Terrains may be expected to show different overprinting relationships if they are produced by either an advance, or a readvance during a general glacial retreat. Two sequences may be distinguished (Fig. 8.8):

Figure 8.8 Overprinting of glacitectonic styles in A) advance sequence, and B) readvance sequence during retreat. Open triangles are older till, black triangles are younger till associated with the formation of the thrust moraine. Dashed lines indicate ice sheet limits. Using simple overprinting relationships makes it possible to distinguish moraine lines produced during a glacial advance from those produced during retreat.

1. Advance sequence (Fig. 8.8a), in which style E overprints compressive structures B, C, D and undeformed foreland, A. Boulton (1987) argued that drumlins cored by coarse-grained sediments may be the result of overriding and streamlining of glacial outwash (i.e. tectonic style E overprinting A (E/A)).
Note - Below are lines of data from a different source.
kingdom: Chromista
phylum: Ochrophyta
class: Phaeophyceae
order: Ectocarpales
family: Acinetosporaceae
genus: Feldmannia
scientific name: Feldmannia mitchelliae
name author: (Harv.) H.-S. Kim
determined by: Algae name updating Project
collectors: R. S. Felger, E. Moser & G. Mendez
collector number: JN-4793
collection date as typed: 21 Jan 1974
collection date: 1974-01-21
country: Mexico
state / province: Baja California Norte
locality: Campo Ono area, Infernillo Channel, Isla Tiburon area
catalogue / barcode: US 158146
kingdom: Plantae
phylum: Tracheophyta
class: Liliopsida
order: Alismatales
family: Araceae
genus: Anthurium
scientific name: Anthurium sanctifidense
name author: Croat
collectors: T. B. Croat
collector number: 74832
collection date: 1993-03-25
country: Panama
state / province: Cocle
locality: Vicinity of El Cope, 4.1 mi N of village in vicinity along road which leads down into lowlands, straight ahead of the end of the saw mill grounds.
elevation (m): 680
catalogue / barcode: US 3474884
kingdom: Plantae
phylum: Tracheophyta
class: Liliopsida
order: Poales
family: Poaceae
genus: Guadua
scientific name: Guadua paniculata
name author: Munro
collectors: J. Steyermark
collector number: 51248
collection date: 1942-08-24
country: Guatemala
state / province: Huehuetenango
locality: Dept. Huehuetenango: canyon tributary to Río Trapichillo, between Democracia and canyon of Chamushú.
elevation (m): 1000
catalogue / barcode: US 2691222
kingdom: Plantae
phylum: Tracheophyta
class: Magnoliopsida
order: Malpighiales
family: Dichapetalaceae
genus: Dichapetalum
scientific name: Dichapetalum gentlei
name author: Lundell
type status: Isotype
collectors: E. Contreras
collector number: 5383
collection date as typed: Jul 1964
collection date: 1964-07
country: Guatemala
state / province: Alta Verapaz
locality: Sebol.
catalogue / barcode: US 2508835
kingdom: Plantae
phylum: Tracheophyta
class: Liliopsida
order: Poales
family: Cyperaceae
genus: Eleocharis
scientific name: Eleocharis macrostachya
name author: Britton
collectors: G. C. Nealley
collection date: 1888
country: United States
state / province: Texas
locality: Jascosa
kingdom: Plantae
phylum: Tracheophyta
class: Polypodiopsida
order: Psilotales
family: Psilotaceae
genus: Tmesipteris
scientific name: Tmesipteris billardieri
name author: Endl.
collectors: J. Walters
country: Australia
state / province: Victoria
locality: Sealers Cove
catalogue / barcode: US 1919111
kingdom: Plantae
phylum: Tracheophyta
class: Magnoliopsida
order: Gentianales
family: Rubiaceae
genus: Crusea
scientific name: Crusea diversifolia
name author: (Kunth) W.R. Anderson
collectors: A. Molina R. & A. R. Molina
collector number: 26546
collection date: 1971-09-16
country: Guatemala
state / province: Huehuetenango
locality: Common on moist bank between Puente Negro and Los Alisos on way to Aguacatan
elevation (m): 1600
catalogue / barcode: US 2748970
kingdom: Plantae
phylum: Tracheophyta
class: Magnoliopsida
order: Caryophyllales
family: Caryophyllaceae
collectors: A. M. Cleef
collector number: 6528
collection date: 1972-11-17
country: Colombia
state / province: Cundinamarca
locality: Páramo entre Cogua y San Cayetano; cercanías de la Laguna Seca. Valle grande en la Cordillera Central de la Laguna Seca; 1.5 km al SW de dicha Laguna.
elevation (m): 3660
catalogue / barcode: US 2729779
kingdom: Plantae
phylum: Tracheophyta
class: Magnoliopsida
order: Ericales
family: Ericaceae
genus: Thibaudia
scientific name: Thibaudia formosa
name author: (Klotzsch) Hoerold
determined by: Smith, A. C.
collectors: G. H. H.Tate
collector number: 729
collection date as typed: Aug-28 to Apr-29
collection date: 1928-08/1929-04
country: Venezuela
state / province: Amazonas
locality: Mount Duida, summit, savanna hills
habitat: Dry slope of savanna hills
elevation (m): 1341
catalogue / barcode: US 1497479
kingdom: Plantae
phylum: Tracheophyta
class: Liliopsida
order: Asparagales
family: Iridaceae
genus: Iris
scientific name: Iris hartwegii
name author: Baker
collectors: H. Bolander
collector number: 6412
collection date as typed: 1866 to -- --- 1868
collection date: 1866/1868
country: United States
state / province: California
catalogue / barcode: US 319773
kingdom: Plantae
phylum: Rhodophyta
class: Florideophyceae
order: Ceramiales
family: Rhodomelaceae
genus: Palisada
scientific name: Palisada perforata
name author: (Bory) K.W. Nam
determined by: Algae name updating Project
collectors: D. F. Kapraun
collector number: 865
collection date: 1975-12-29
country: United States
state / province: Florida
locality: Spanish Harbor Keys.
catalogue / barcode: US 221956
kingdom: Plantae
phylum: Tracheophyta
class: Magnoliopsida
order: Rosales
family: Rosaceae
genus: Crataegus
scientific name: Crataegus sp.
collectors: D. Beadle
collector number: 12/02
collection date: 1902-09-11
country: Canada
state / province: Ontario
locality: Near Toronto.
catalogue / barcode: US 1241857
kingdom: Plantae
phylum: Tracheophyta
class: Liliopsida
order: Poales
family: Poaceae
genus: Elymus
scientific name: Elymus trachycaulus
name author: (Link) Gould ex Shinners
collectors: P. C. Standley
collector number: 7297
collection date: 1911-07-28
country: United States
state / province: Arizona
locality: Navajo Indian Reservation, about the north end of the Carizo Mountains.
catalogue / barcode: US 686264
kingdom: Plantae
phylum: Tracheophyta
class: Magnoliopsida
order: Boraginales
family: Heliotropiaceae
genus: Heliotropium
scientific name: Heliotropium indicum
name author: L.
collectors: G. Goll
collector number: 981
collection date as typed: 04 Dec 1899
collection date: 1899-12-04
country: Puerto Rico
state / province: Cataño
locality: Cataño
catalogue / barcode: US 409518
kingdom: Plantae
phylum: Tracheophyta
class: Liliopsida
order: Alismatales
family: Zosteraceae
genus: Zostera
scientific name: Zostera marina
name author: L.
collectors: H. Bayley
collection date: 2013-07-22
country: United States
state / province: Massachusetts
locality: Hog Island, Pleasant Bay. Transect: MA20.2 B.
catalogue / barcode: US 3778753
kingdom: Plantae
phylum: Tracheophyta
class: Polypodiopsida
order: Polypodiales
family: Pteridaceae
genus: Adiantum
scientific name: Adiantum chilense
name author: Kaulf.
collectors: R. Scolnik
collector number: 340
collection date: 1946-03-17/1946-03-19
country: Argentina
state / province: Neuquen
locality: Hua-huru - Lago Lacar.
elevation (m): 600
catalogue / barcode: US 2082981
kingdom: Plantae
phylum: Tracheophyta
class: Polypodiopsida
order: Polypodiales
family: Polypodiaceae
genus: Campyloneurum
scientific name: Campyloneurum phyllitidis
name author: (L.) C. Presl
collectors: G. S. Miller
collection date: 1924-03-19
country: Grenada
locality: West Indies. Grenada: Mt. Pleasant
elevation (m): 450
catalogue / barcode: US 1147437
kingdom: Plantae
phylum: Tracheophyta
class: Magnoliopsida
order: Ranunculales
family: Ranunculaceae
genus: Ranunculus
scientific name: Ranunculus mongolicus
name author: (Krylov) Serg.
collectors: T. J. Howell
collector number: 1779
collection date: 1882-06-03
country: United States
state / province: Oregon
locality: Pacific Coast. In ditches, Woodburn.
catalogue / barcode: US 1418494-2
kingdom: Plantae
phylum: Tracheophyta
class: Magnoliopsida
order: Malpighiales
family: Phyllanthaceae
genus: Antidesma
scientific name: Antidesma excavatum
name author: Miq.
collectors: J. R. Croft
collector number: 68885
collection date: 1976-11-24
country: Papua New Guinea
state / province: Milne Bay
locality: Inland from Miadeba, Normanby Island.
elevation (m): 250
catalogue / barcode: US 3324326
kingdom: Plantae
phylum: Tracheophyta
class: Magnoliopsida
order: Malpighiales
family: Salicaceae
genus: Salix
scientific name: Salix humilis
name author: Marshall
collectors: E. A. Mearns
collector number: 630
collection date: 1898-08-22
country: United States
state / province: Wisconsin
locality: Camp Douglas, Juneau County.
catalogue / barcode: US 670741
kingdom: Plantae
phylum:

Many drumlins in northwestern Germany originated as thrust moraines, which have subsequently been overridden (Stephan, 1987). The Rehburg thrust moraines in western Germany are overlain by deformation till and have been streamlined by the overriding ice sheet. Those in the northern part of The Netherlands have been pushed and subsequently overridden after a temporary stagnation of the glacial advance (Rappol et al., 1989; Van den Berg and Beets, 1987). These are examples of style E/(B,C,D).

2. Readvance sequence (Fig. 8.8b). When a readvance occurs during a general retreat, tills and outwash dating from the last glacial advance may be incorporated in thrust moraines. They may be quite rare, as they are susceptible to erosion by meltwater and overriding ice. Thus B, C and D overprint E style structures. The Lamstedt thrust moraine in western Germany is an example of (C,D)/E.

Overprinting of glacitectonic styles can be observed on all scales, from the map scale to outcrop and microscopic scale, and may be a useful tool to unravel advance and retreat sequences. Overprinting relations provide a means to relatively date successive deformation episodes. This has proved to be successful in the Lamstedt and Wilsum thrust moraines, west Germany, and the adjoining area in The Netherlands (van Gijssel, 1987; Kluiving, 1994; Kluiving et al., 1991).

Figure 8.9 shows the different map patterns ensuing from overprinting of different glacitectonic styles. These allow the identification of stable ice margins, advance and retreat sequences. A stable ice-sheet margin, or an episode of long-term stagnation during either an advance or retreat (Fig. 8.9a), is associated with dump end moraines (style A, usually large outwash fans) downstream of the overridden thrust moraine (E/D, E/C). A stable ice-sheet margin is also indicated by a line of B-, C- and D-style thrust moraines, which have not been overridden (Fig. 8.9b). An advance sequence (Fig. 8.9c) shows overridden thrust moraines (E/D, E/C) upstream from the advance limit, which is indicated by patterns such as in Fig. 8.9a and 8.9b. A readvance sequence (Fig. 8.9d) is indicated by stacked sheets of till (Ec) deposited during the previous advance or, alternatively, by a thrust moraine containing till from the previous advance.